Klara, Klea und Erjon, 8,8,12,
in Albanien wiedereingegliedert

Die Zwillingsmädchen Klara und Klea und ihr Bruder Erjon leben mit ihren Eltern in einem kleinen Dorf im Norden Albaniens. Tdh erleichterte ihre Wiedereingliederung in Albanien nachdem ihr Asylantrag in Deutschland abgelehnt wurde.

Armut, Arbeitslosigkeit, soziale Ausgrenzung und limitierte Dienstleistungen in Albanien sind die Hauptursachen, die Menschen zur Migration bewegen. Die Zahl der Zwangsrückführungen hat in den letzten Jahren zugenommen, da viele die Asylvoraussetzungen in Westeuropa nicht erfüllen. Die Rückkehrer stehen vor grossen Herausforderungen dar, vor allem bei ihrer Wiedereingliederung ins bestehende Bildungssystem. Ihre sozialen und wirtschaftlichen Bedingungen sind oftmals schwieriger als vor der Abreise.

Klaras, Kleas und Erjons Familie ist keine Ausnahme. Wegen Armut und auf der Suche nach besseren Möglichkeiten, wanderte die Familie 2016 nach Deutschland aus, um dort Asyl zu beantragen. „Ich träumte davon, zwei Jahre lang nach Deutschland zu gehen, hart zu arbeiten und etwas Geld zu verdienen, um in Albanien unser eigenes Haus zu bauen, denn wir haben keins hier“, erklärt ihre Mutter. Die Familie investierte ihre gesamten Ersparnisse, um ihren „Traum“ zu verwirklichen. Aber die Realität sah anders aus: In Deutschland lebten sie vier Monate lang in einem Flüchtlingslager während sie auf eine Antwort auf ihren Asylantrag warteten. „Die Bedingungen im Lager waren sehr schlecht; meine Kinder waren immer krank. Und während man auf die Antwort wartet, können die Kinder nicht in die Schule gehen“, sagt sie.

Die Familie erfüllte die Asylvoraussetzungen nicht und musste mittelos und ohne Vorbereitung für deren Wiedereingliederung nach Albanien zurückkehren. Ein Kinderschutzarbeiter aus Lezhe, der von Tdh ausgebildet und regelmässig unterstützt wird, übernahm den Fall, um ihre Bedingungen zu verbessern.

Unser Hauptziel ist die angemessene Wiedereingliederung von zurückgekehrten Kindern und den Schutz von Kindern, die für eine unsichere Migration gefährdet sind. Dies wird in Zusammenarbeit mit Gemeinschaften, der Zivilgesellschaft, Organisationen und Staatsstrukturen unternommen, indem Kindern Zugang zum Bildungssystem und zu sozialen Leistungen verschafft wird. Tdh stärkt die Fähigkeit ihrer Partner, um die vollständige Wiedereinführung der zurückgekehrten Kinder und Familien zu ermöglichen. 

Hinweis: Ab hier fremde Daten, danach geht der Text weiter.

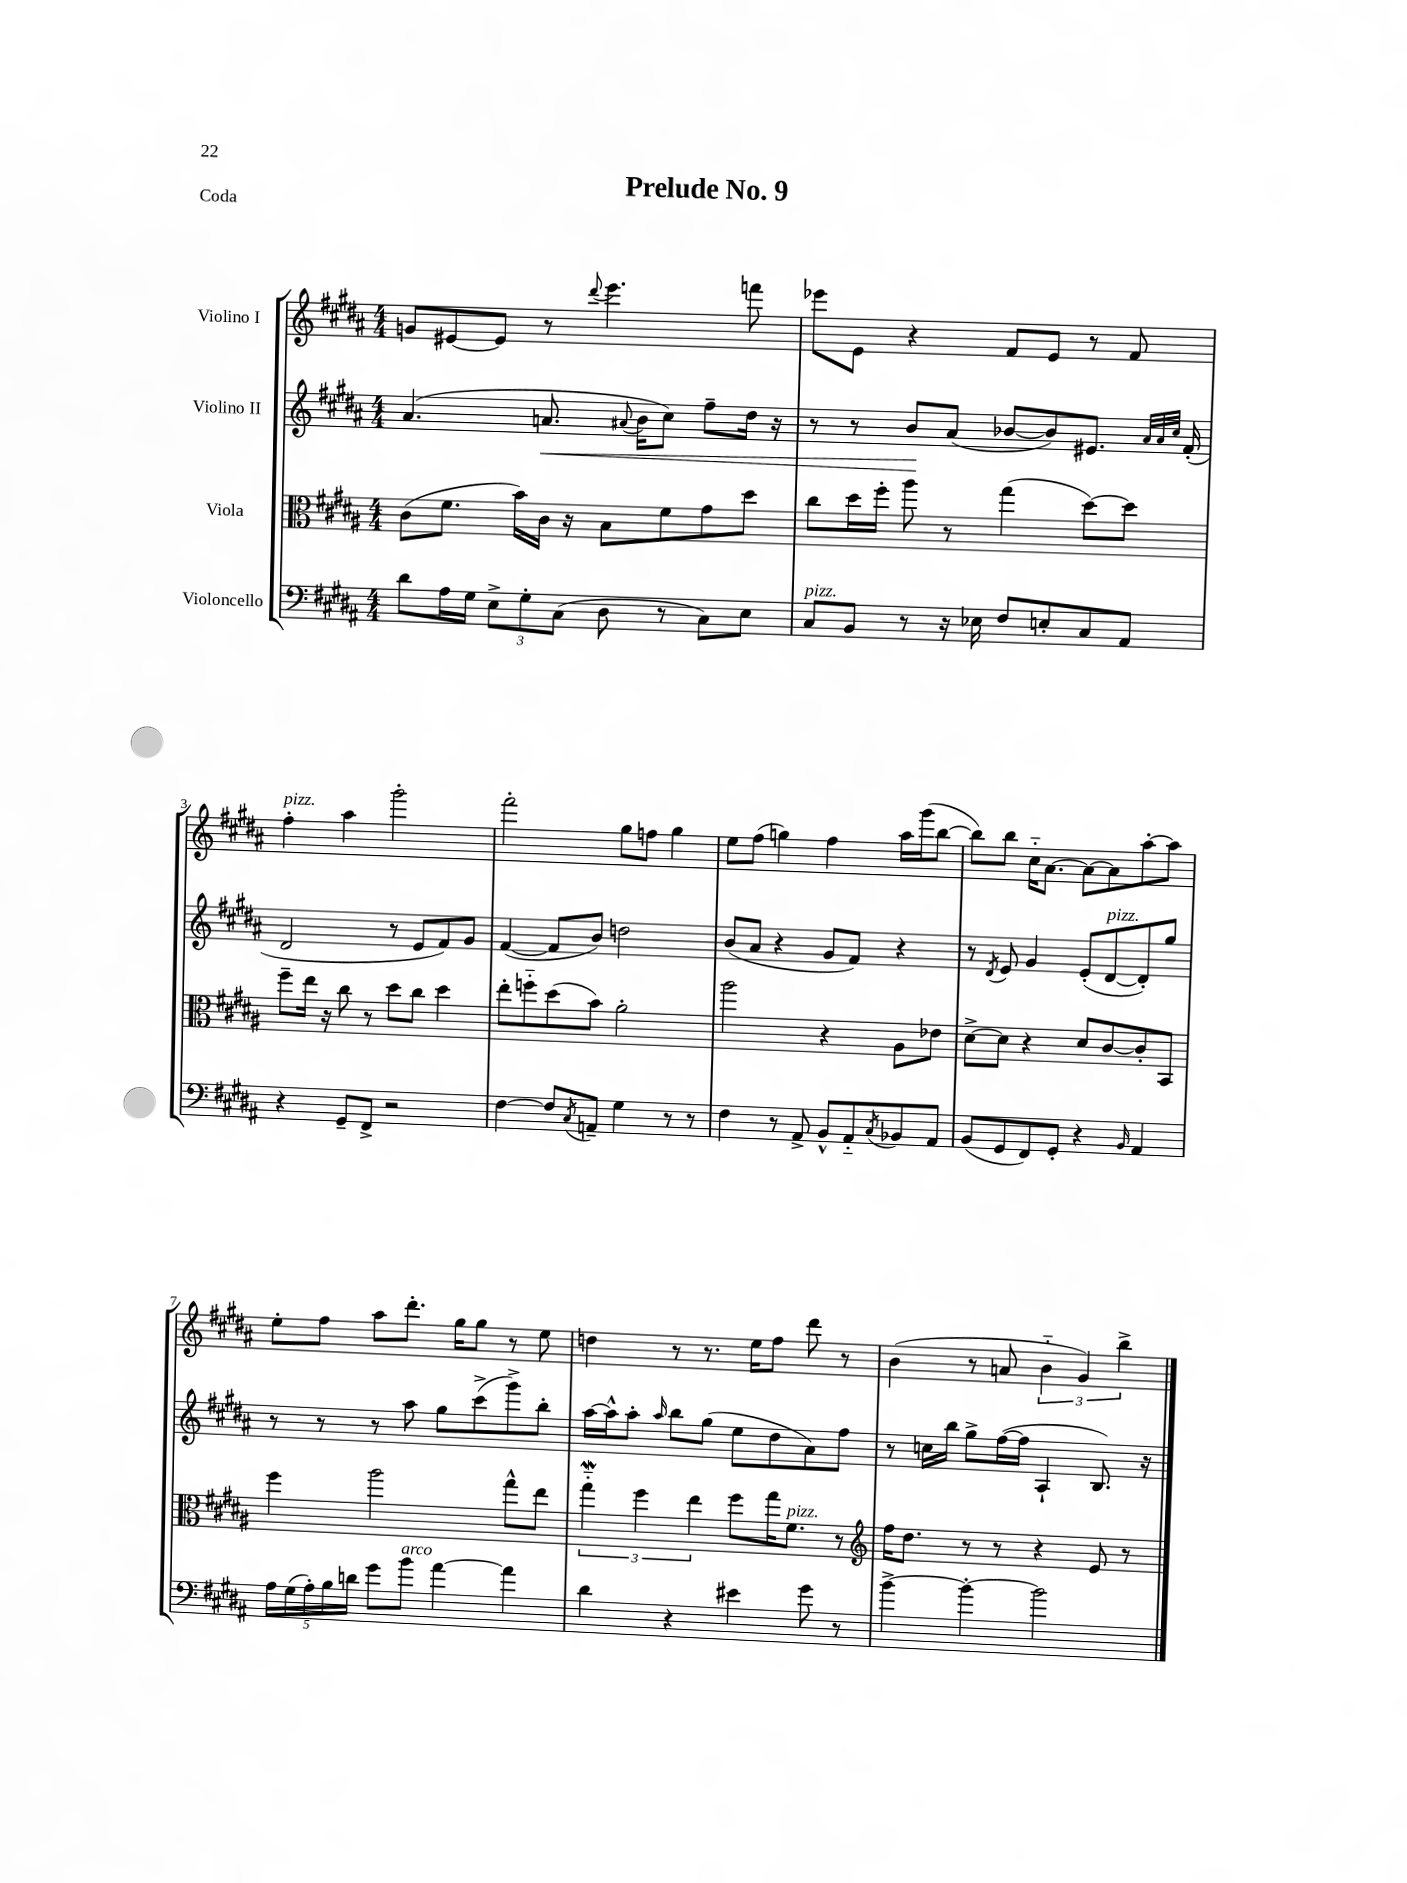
\header { title = "Prelude No. 9" piece = "Coda" }
<<
\new StaffGroup <<
\new Staff = "s0" \with { instrumentName = "Violino I" } {
    \clef treble \key b \major \numericTimeSignature \time 4/4
    g'8 eis'8~ eis'8 r8 \appoggiatura { dis'''8 } e'''4. f'''8 |
    ees'''8 e'8 r4 fis'8 e'8 r8 fis'8 |
    fis''4-.^\markup { \italic "pizz." } ais''4 gis'''2-. |
    fis'''2-. gis''8 f''8 gis''4 |
    e''8 fis''8( g''4) fis''4 ais''16 gis'''16( b''8~ |
    b''8) b''8 cis''16-_ ais'8.~ ais'8~ ais'8 ais''8~-. ais''8 |
    e''8-. fis''8 ais''8 dis'''8.-. gis''16 gis''8 r8 e''8 |
    d''4 r8 r8. e''16 fis''8 dis'''8 r8 |
    b'4( r8 a'8 \tuplet 3/2 { b'4-_ gis'4) b''4-> } \bar "|." |
}
\new Staff = "s1" \with { instrumentName = "Violino II" } {
    \clef treble \key b \major \numericTimeSignature \time 4/4
    ais'4.( a'8.\< \appoggiatura { ais'8 } b'16 cis''8) fis''8-- dis''16 r16 |
    r8 r8 b'8\! ais'8( bes'8~ bes'8) eis'8. \grace { ais'32 ais'32 cis''32 } fis'16-.( |
    dis'2 r8 e'8 fis'8) gis'8 |
    fis'4~( fis'8 b'8) d''2 |
    b'8( ais'8 r4 gis'8 fis'8) r4 |
    r8 \acciaccatura { dis'8 } e'8 gis'4 e'8-.( dis'8~^\markup { \italic "pizz." } dis'8-.) gis''8 |
    r8 r8 r8 ais''8 gis''8 cis'''8->( gis'''8->) b''8-. |
    ais''16~ ais''16-^ ais''8-. \grace { ais''16 } b''8 gis''8( e''8 dis''8 ais'8) fis''8 |
    r8 c''16 b''16 gis''8-> fis''16~( fis''16 ais4-! b8.) r16 \bar "|." |
}
\new Staff = "s2" \with { instrumentName = "Viola" } {
    \clef alto \key b \major \numericTimeSignature \time 4/4
    cis'8( fis'8. b'16) cis'16 r16 b8 fis'8 gis'8 dis''8 |
    cis''8 dis''16 fis''16-. ais''8 r8 gis''4( dis''8~) dis''8 |
    fis''8-- e''16 r16 cis''8 r8 dis''8 cis''8 dis''4 |
    e''8-. f''8-_ dis''8( b'8) ais'2-. |
    ais''2 r4 ais8 ees'8 |
    dis'8~-> dis'8 r4 dis'8 cis'8~ cis'8-. b,8 |
    fis''4 ais''2 gis''8-^ e''8 |
    \tuplet 3/2 { gis''4-_\mordent fis''4 e''4 } fis''8 gis''16 fis'8.^\markup { \italic "pizz." } r8 |
    \clef treble fis''16 dis''8. r8 r8 r4 e'8 r8 \bar "|." |
}
\new Staff = "s3" \with { instrumentName = "Violoncello" } {
    \clef bass \key b \major \numericTimeSignature \time 4/4
    dis'8 ais16 gis16 \tuplet 3/2 { e8-> gis8-. cis8( } dis8 r8 cis8) e8 |
    cis8^\markup { \italic "pizz." } b,8 r8 r16 ees16 fis8 e8-. cis8 ais,8 |
    r4 gis,8-- fis,8-> r2 |
    fis4~ fis8 \acciaccatura { cis8 } a,8-- gis4 r8 r8 |
    fis4 r8 ais,8-> b,8-^ ais,8-_ \acciaccatura { cis8 } bes,8 ais,8 |
    b,8( gis,8 fis,8) gis,8-. r4 \grace { b,16 } ais,4 |
    \tuplet 5/4 { ais16 gis16( ais16-.) b16 d'16 } gis'8 b'8^\markup { \italic "arco" } ais'4~ ais'4 |
    dis'4 r4 eis'4 gis'8 r8 |
    b'4~-> b'4~-. b'2 \bar "|." |
}
>>
>>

Ein einkommensschaffendes Projekt und Schulunterstützung

Die Familie von Klara, Klea und Erjon haben von ihren Verwandten ein kleines Haus als Unterkunft bekommen, das jedoch in schlechtem Zustand war. Tdh half der Familie, es zu renovieren und gab ihnen Geld, um ein Herd und eine Waschmaschine zu kaufen. Zusätzlich wurde der Familie Kapital gewährt um eine einkommensschaffende Tätigkeit anzufangen. Heutzutage betreiben sie einen kleinen Laden am Eingang ihres Innenhofes, welches ihre täglichen finanziellen Grundbedürfnisse deckt.

Ihre Kinder nehmen an unseren Nachhilfekursen teil, um den versäumten Schulunterricht einzuholen. „Wir gehen gerne zur Schule, wir haben Freunde hier“, sagt eines der Zwillingsmädchen. Sie haben auch an den psychosozialen Aktivitäten des Gemeinschaftszentrums von Tdh teilgenommen, wo sie mit Gleichaltrigen spielen und ihre kognitiven und kreativen Fähigkeiten entwickeln können.

Unsere Kinderschutzarbeiter überwachen die Situation der Familie weiterhin und bieten ihr, falls nötig, weitere Unterstützung. Für Tdh ist die Wiedereingliederung ein fortlaufender Prozess, der langfristige Massnahmen und Begleitung benötigt, damit die zurückgekehrten Familien soziale und finanzielle Unabhängigkeit erreichen können.